If our files are small enough, then we can use the SparkContext.wholeTextFiles() method and get back a pair RDD where the key is the name of the input file.
wholeTextFiles() can be very useful when each file represents a certain time period’s data. If we had files representing sales data from different periods, we could easily compute the average for each period,
Example Average value per file in Scala
val input = sc.wholeTextFiles("file://home/holden/salesFiles")
val result = input.mapValues
{ y => val nums = y.split(" ").map(x => x.toDouble) nums.sum / nums.size.toDouble }
Spark supports reading all the files in a given directory and doing wildcard expansion on the input (e.g., part-*.txt). This is useful since large datasets are often spread across multiple files
Save text file results
result.saveAsTextFile(outputFile)
Loading Json files
Loading the data as a text file and then parsing the JSON data is an approach that we can use in all of the supported languages.
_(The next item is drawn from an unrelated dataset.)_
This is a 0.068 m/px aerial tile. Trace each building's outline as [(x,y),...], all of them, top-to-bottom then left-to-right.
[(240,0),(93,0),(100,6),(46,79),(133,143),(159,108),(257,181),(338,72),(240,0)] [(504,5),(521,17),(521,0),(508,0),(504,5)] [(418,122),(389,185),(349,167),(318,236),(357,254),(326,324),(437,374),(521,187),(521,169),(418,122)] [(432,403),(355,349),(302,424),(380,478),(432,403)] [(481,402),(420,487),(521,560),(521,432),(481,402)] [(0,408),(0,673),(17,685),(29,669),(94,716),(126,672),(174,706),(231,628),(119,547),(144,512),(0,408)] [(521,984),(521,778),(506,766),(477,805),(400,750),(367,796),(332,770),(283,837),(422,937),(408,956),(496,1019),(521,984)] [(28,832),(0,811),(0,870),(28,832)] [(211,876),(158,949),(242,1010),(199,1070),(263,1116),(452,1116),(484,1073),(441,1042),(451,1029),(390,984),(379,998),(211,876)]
This works assuming that you have one JSON record per row; if you have multiline JSON files, you will instead have to load the whole file and then parse each file.
Loading JSON in Scala
import com.fasterxml.jackson.module.scala.DefaultScalaModule
import com.fasterxml.jackson.module.scala.experimental.ScalaObjectMapper
import com.fasterxml.jackson.databind.ObjectMapper
import com.fasterxml.jackson.databind.DeserializationFeature
...
case class Person(name: String, lovesPandas: Boolean) // Must be a top-level clas
// Parse it into a specific case class. We use flatMap to handle errors
// by returning an empty list (None) if we encounter an issue and a
// list with one element if everything is ok (Some(_)).
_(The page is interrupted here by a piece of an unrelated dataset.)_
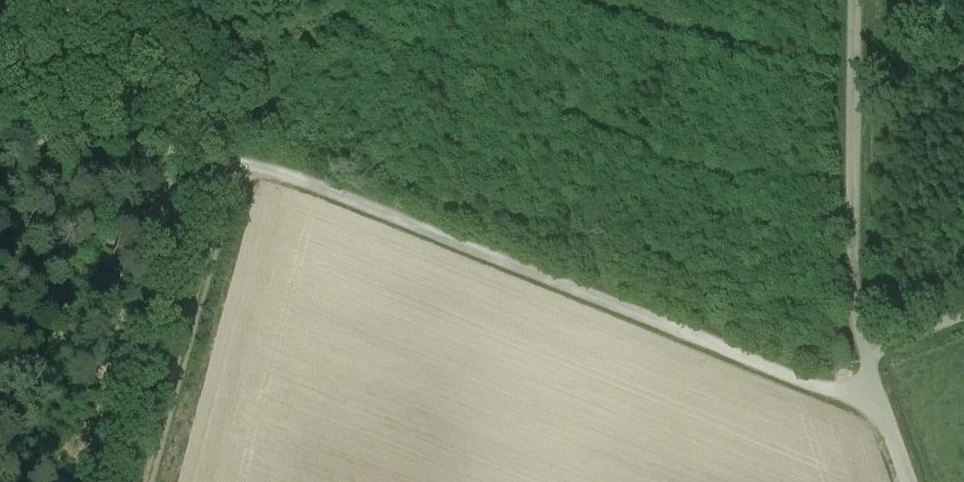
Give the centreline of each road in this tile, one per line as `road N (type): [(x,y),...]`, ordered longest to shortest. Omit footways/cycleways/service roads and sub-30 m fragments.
road 1 (track): [(0,134),(231,153),(823,389),(874,383)]
road 2 (track): [(855,0),(851,316),(864,353),(963,315)]
road 3 (track): [(231,153),(147,481)]
road 4 (unclassified): [(864,353),(907,481)]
val result = input.flatMap(record => {
try {
Some(mapper.readValue(record, classOf[Person]))
} catch {
case e: Exception => None
}})
Example Loading JSON in Java
class ParseJson implements FlatMapFunction<Iterator<String>, Person> {
public Iterable<Person> call(Iterator<String> lines) throws Exception {
ArrayList<Person> people = new ArrayList<Person>();
ObjectMapper mapper = new ObjectMapper();
while (lines.hasNext()) {
String line = lines.next();
try {
people.add(mapper.readValue(line, Person.class));
} catch (Exception e) {
// skip records on failure
}
}
return people;
}
}
JavaRDD<String> input = sc.textFile("file.json");
JavaRDD<Person> result = input.mapPartitions(new ParseJson());
Saving JSON in Scala
result.filter(p => P.lovesPandas).map(mapper.writeValueAsString(_)).saveAsTextFile(outputFile)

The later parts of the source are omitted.